Avoid Getting Stopped
Police who are out on the road are there for a reason. They are observing traffic and drivers for any type of infraction. The ‘jackpot’ of all driving offenses is drunk driving. Get stopped for that and it could cost you thousands of dollars in time, fines and future employment prospects. This article will provide the reader with some advice about how to avoid getting stopped and ticketed for intoxicated driving.
*The most obvious manner in which to avoid this unpleasantness is to never drink and drive. Surely most people already realize this. But here I must emphasize the word never. I would venture that thousands of people stop after work for a drink with friends or have a glass of wine with dinner then slide behind the steering wheel and head home. That is not illegal – and I can only emphasize that you are within your rights to do so. The distinction to be made is when a person’s blood alcohol content level has reached the legal limit of 0.08 – THAT is when it becomes illegal to drive. Unfortunately, though, most citizens don’t realize that if a police officer deems you to be too intoxicated to drive then they can still arrest you – even if your BAC is below the legal limit. And that is why I suggest you always have a stone sober designated driver.
*However, if you do choose to drink and drive then another great way to avoid getting stopped for suspected drunk driving is to make sure that your vehicle meets all the legal requirements to be on the road. For instance, make sure your license tabs are current – nothing is more enticing to a police officer than to see an expired tab. It’s an open invitation to delve into your life. In addition, make sure that your car or truck is in great working order. Unlit headlights or brake lights are as much an overture for a ‘cop stop’ as anything! Keep your tires properly inflated, your brakes in working order and your fluids topped off.

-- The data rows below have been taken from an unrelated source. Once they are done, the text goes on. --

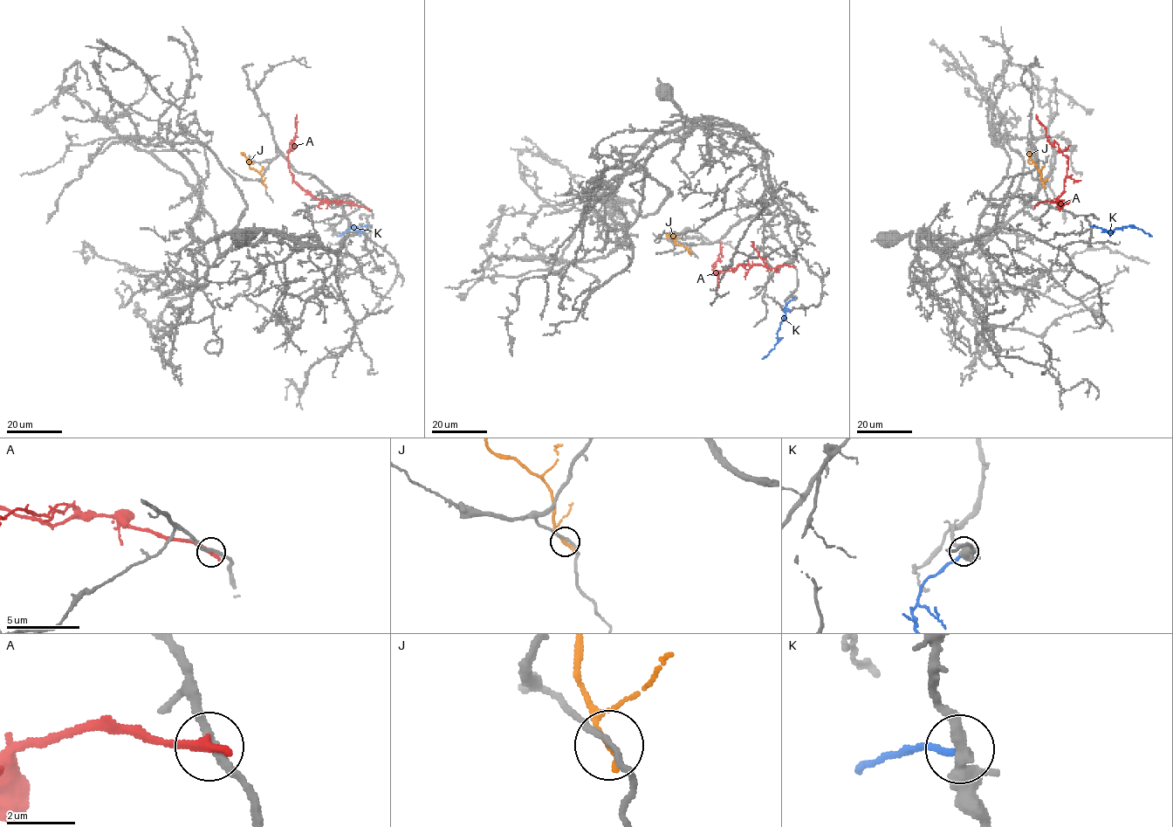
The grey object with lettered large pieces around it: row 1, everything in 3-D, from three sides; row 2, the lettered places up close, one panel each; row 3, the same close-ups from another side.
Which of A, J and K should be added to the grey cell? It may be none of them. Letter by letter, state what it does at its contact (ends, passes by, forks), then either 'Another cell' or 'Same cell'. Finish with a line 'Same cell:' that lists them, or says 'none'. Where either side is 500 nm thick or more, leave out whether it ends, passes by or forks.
A: It ends there. Another cell
J: It ends there. Another cell
K: It ends there. Another cell
Same cell: none

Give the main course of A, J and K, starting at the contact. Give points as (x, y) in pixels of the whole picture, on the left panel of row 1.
A: (368, 210), (349, 203), (337, 203), (316, 199), (292, 178), (288, 154), (290, 143), (294, 142), (297, 115)
J: (264, 185), (261, 175), (250, 167), (247, 157), (247, 161), (253, 161)
K: (368, 226), (362, 226), (359, 231), (352, 226), (337, 236)

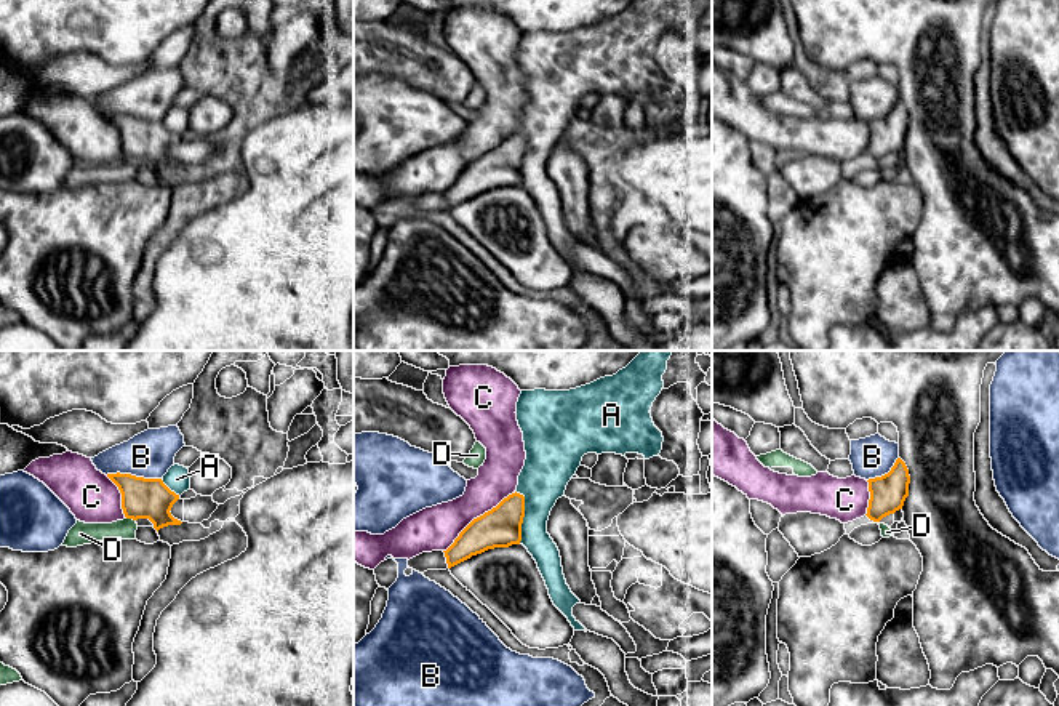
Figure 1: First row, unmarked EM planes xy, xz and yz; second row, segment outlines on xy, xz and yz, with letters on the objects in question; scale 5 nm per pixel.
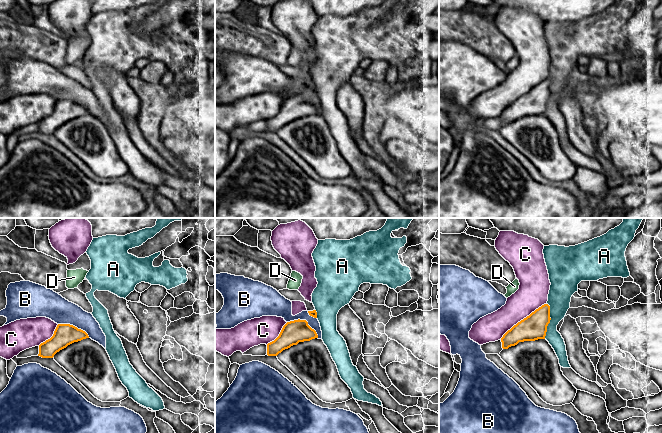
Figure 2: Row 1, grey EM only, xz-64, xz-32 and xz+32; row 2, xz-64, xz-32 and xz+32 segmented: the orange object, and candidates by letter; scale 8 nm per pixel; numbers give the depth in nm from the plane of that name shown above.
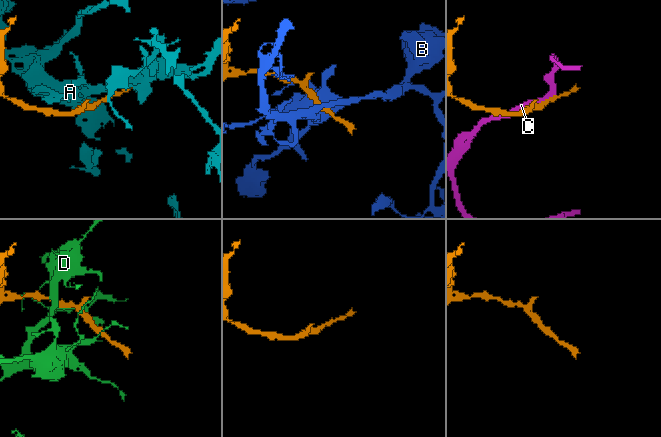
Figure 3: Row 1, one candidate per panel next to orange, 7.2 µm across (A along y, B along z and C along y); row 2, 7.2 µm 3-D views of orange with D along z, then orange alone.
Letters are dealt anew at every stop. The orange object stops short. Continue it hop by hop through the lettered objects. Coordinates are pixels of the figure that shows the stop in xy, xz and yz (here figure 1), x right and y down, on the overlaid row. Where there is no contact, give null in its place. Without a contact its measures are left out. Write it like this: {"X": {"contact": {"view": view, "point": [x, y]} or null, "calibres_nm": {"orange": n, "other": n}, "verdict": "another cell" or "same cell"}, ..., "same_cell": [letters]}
{"A": {"contact": {"view": "xz", "point": [523, 516]}, "calibres_nm": {"orange": 200, "other": 240}, "verdict": "another cell"}, "B": {"contact": {"view": "xy", "point": [133, 476]}, "calibres_nm": {"orange": 200, "other": 240}, "verdict": "another cell"}, "C": {"contact": {"view": "xz", "point": [480, 516]}, "calibres_nm": {"orange": 200, "other": 220}, "verdict": "another cell"}, "D": {"contact": {"view": "xy", "point": [131, 517]}, "calibres_nm": {"orange": 200, "other": 110}, "verdict": "another cell"}, "same_cell": []}

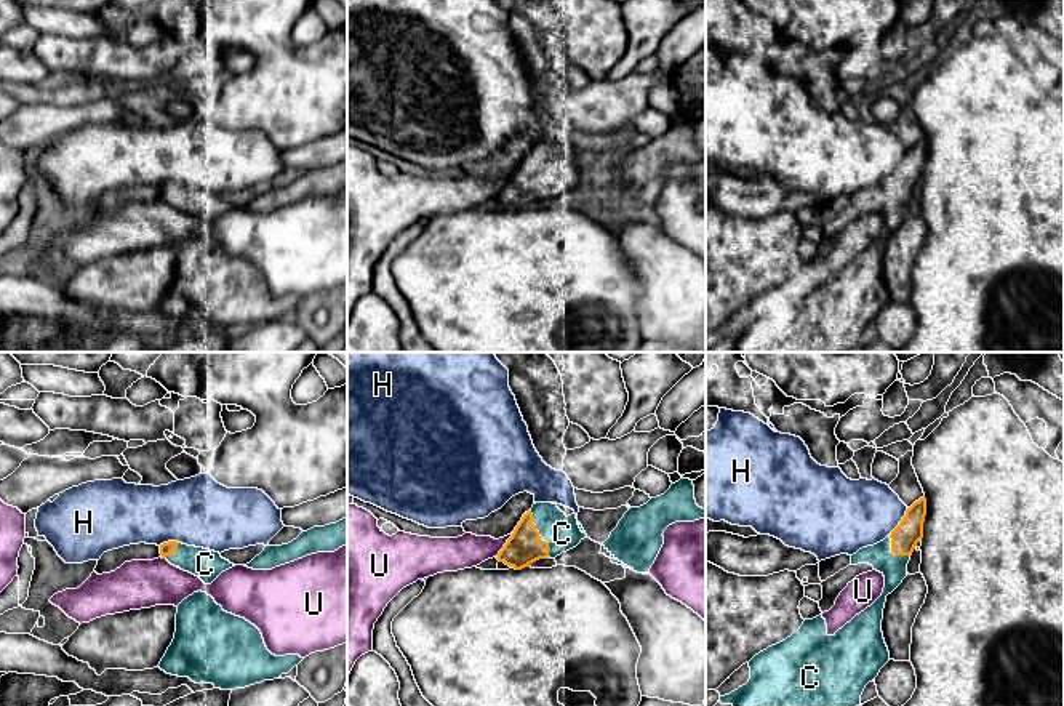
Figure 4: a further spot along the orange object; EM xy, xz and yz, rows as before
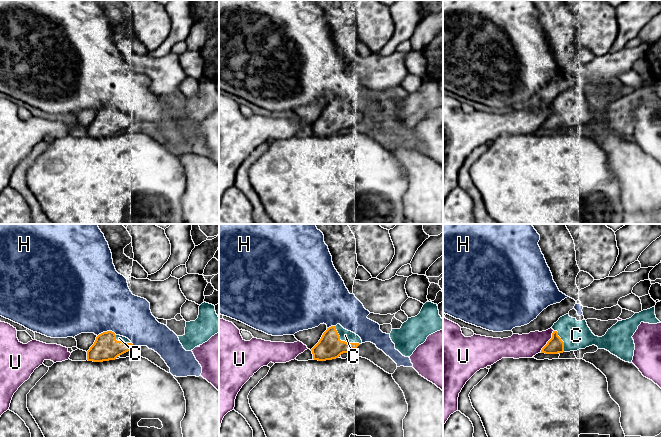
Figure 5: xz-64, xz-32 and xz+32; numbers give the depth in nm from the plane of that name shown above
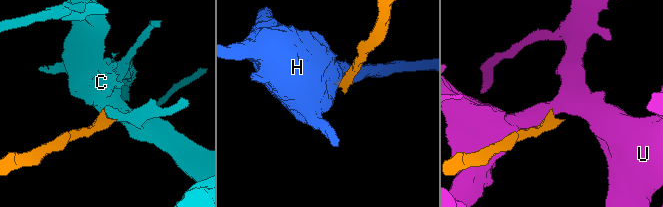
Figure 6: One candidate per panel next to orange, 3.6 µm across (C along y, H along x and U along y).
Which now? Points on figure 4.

It could be a problem if your car stopped working on a public roadway just as you were returning from having a ‘beer with friends’.
*Drive safely, carefully, and cautiously. If there was ever a time to obey ALL traffic laws it’s after you’ve had a beer or two. In other words I mean – don’t speed, make complete stops at all stop signs, use your turn signals to let other drivers know your intentions, don’t tailgate and don’t pull any stunt that will call attention to yourself – like making a u turn anywhere or playing your music so loud that your car shakes. Too, don’t behave in any way that might provoke an officer of the law – if you do then you can expect to be pulled over and your life inspected with a ‘fine-tooth comb’. Behave out there – when it comes to avoiding a drunk driving arrest – discretion is the better part of valor.
The average person has been taught to respect, revere and to some small extent – fear – law enforcement. Nerves are usually on end when a police officer pulls your vehicle over and steps to the side of the car. Remember to always keep your head about you, be respectful and recognize that you have the right to a DWI attorney before answering any question beyond your name and address.